▶ [DIRECTIVE]
Only one span of the listing below is wanted: the lines from the one with "vfov_deg: 58.9" through the one with "tilt_deg: -1.5", reproduced exactly, both ends kept.

▶ [DATA FOR ANALYSIS]

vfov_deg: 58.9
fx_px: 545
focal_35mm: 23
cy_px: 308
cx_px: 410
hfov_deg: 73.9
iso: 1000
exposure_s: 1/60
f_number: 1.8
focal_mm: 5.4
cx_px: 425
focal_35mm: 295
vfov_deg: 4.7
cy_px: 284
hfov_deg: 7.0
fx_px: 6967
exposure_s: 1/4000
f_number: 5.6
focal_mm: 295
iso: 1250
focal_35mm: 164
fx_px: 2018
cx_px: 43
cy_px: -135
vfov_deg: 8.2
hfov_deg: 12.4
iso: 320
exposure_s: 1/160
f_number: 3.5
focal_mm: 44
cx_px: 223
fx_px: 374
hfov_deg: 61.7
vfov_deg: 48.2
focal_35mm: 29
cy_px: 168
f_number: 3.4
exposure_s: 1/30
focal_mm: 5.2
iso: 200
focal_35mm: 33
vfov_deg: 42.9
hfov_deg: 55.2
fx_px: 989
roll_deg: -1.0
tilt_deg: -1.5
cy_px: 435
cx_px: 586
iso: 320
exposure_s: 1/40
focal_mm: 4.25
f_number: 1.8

---

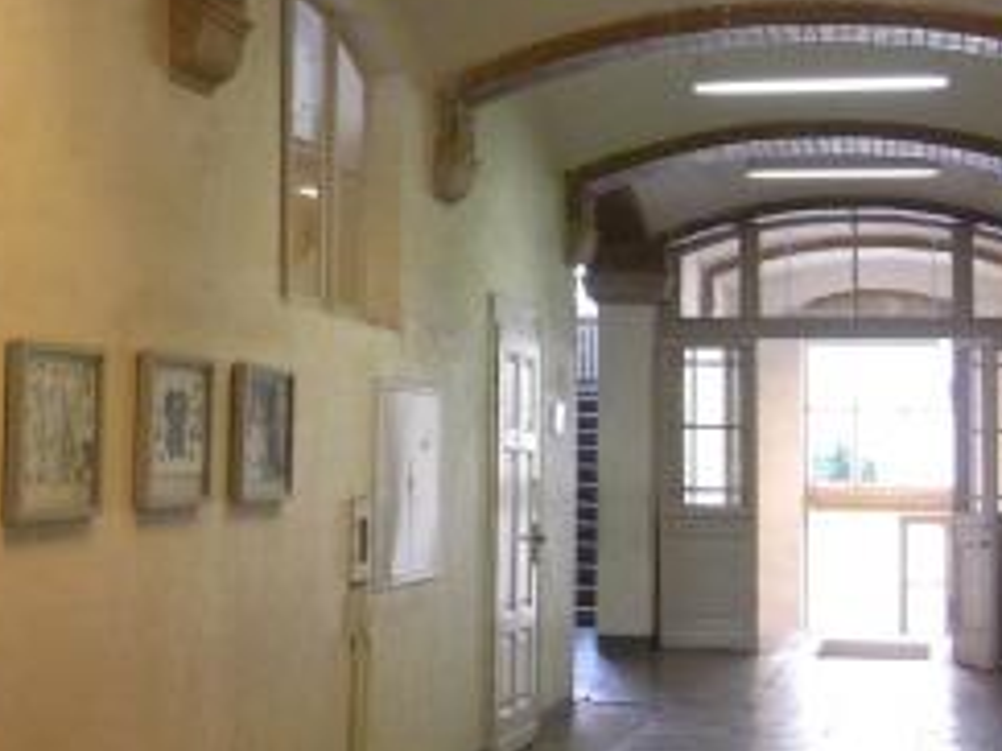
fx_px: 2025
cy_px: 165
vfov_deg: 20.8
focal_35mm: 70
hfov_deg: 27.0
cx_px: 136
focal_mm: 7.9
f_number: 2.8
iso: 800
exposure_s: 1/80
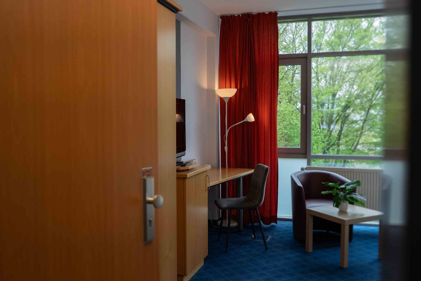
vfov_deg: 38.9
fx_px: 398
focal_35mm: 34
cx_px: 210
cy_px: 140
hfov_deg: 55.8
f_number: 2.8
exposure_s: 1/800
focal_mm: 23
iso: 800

---

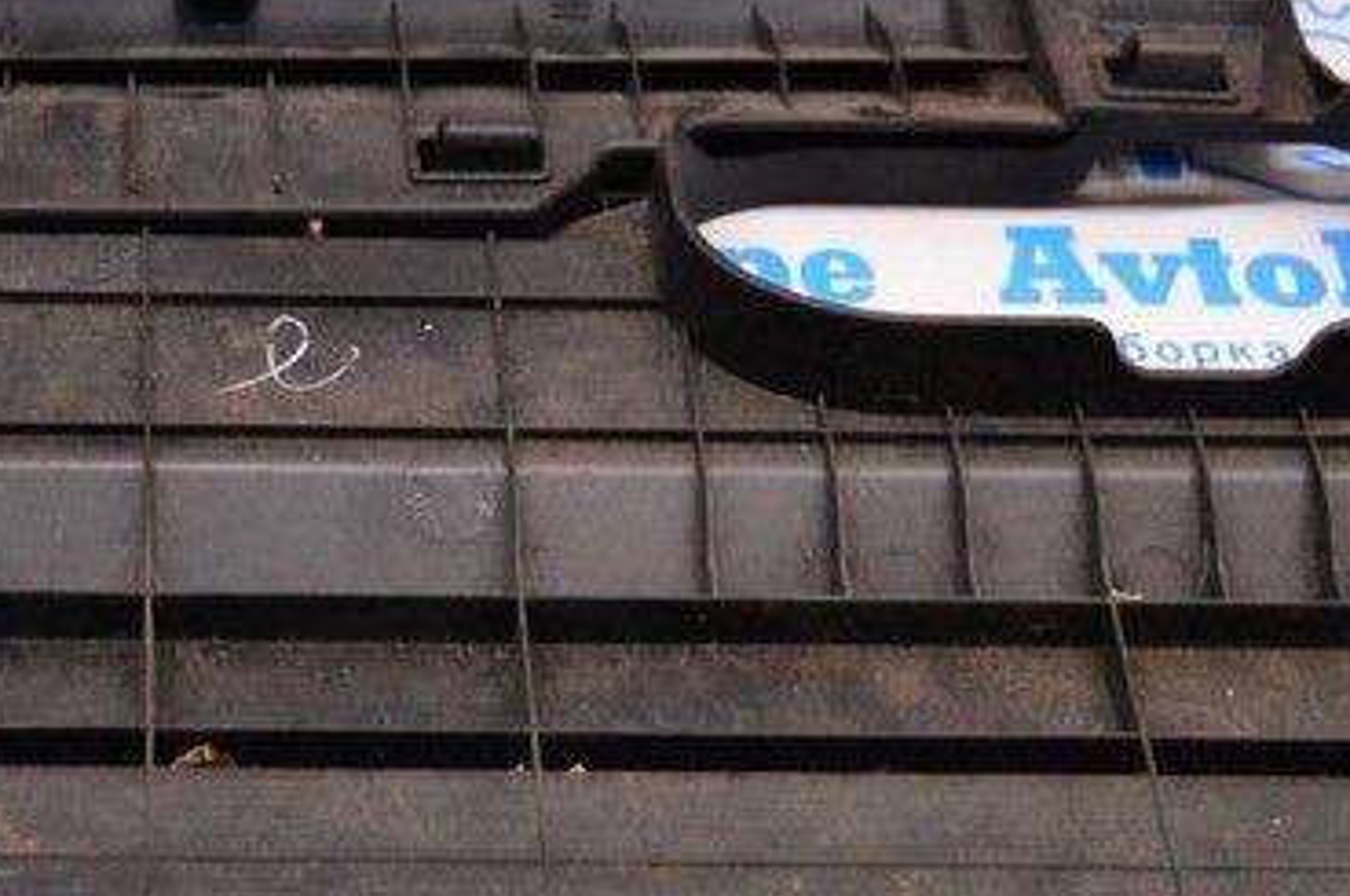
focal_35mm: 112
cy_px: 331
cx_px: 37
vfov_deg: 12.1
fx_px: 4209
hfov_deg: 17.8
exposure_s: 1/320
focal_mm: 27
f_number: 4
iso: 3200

▶ [RESPONSE BOX]
vfov_deg: 58.9
fx_px: 545
focal_35mm: 23
cy_px: 308
cx_px: 410
hfov_deg: 73.9
iso: 1000
exposure_s: 1/60
f_number: 1.8
focal_mm: 5.4
cx_px: 425
focal_35mm: 295
vfov_deg: 4.7
cy_px: 284
hfov_deg: 7.0
fx_px: 6967
exposure_s: 1/4000
f_number: 5.6
focal_mm: 295
iso: 1250
focal_35mm: 164
fx_px: 2018
cx_px: 43
cy_px: -135
vfov_deg: 8.2
hfov_deg: 12.4
iso: 320
exposure_s: 1/160
f_number: 3.5
focal_mm: 44
cx_px: 223
fx_px: 374
hfov_deg: 61.7
vfov_deg: 48.2
focal_35mm: 29
cy_px: 168
f_number: 3.4
exposure_s: 1/30
focal_mm: 5.2
iso: 200
focal_35mm: 33
vfov_deg: 42.9
hfov_deg: 55.2
fx_px: 989
roll_deg: -1.0
tilt_deg: -1.5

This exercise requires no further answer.